What do any of these very local sights have to do with a crumbling empire? They're signs that some of the same factors that fractured the Roman empire back in 476 CE (and others since) are distinctly present in this country today even in California, one of its richest states. I'm talking about phenomena like gross economic inequality; over-spending on military expansion; political corruption; deep cultural and political fissures; and, oh yes, the barbarians at the gates. I'll turn to those factors in a moment, but first let me offer a brief defense of the very suggestion that U.S. imperialism and an American empire actually exist.
Imperialism? What's That Supposed to Mean?

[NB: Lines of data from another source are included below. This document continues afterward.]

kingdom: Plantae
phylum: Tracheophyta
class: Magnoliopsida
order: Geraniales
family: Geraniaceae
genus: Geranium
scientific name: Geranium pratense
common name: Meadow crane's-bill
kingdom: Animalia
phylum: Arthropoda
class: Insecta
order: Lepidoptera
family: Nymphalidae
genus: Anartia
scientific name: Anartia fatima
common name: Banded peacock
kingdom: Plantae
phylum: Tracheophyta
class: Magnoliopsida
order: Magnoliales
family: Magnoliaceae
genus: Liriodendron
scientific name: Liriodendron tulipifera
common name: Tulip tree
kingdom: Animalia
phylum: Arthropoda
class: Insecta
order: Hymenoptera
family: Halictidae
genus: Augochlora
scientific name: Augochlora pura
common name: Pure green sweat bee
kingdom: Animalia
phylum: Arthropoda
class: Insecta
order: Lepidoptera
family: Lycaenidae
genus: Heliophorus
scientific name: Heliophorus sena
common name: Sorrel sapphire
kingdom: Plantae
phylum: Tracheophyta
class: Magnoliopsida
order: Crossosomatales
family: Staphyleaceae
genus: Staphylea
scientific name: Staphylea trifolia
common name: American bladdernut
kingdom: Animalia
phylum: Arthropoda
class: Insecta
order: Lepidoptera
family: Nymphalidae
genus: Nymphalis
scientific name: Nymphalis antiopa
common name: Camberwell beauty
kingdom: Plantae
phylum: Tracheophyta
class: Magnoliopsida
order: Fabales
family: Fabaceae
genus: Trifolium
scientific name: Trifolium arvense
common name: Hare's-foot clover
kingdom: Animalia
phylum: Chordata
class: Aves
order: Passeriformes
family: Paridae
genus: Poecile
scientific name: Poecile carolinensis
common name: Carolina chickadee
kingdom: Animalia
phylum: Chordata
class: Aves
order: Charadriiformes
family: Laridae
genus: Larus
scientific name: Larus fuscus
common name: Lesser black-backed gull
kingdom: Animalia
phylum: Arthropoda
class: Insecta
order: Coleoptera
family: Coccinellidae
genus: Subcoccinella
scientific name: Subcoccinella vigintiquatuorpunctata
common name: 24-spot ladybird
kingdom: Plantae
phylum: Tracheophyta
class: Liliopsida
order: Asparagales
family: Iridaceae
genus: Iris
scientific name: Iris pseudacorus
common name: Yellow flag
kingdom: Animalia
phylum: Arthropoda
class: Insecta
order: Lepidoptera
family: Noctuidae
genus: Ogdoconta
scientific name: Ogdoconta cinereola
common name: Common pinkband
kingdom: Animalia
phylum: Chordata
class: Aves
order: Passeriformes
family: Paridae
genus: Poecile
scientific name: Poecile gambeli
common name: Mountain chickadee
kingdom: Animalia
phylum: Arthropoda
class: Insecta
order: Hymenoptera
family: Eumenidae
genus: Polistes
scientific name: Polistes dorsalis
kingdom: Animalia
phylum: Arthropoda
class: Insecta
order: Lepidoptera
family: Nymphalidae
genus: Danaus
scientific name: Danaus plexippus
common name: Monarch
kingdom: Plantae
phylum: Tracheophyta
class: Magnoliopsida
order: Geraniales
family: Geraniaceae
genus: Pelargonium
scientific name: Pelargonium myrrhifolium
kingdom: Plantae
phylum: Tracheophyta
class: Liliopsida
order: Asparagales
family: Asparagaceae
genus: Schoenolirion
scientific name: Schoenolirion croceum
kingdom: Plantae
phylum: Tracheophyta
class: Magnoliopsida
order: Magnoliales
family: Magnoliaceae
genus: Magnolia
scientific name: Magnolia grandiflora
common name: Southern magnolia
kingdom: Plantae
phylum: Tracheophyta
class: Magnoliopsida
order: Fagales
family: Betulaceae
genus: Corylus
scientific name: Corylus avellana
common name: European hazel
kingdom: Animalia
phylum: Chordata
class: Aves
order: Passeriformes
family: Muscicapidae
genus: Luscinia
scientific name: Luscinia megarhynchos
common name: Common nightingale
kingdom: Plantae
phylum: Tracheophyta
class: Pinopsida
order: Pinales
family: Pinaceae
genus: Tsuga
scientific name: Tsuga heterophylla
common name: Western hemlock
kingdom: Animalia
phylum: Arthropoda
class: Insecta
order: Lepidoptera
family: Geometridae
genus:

What better source for a definition of imperialism than the Encyclopedia Britannica, that compendium of knowledge first printed in 1768 in the country that became the great empire of the nineteenth and first part of the twentieth centuries? According to the Encyclopedia, "imperialism" denotes "state policy, practice, or advocacy of extending power and dominion, especially by direct territorial acquisition or by gaining political and economic control of other areas." Furthermore, imperialism "always involves the use of power, whether military or economic or some subtler form." In other words, the word indicates a country's attempts to control and reap economic benefit from lands outside its borders.
In that context, "imperialism" is an accurate description of the trajectory of U.S. history, starting with the country's expansion across North America, stealing territory and resources from Indian nations and decimating their populations. The newly independent United States would quickly expand, beginning with the 1803 Louisiana Purchase from France. That deal, which effectively doubled its territory, included most of what would become the state of Louisiana, together with some or all of the present-day states of New Mexico, Texas, Arkansas, Missouri, Oklahoma, Kansas, Colorado, Iowa, Nebraska, Wyoming, Minnesota, North and South Dakota, Montana, and even small parts of what are today the Canadian provinces of Alberta and Saskatchewan.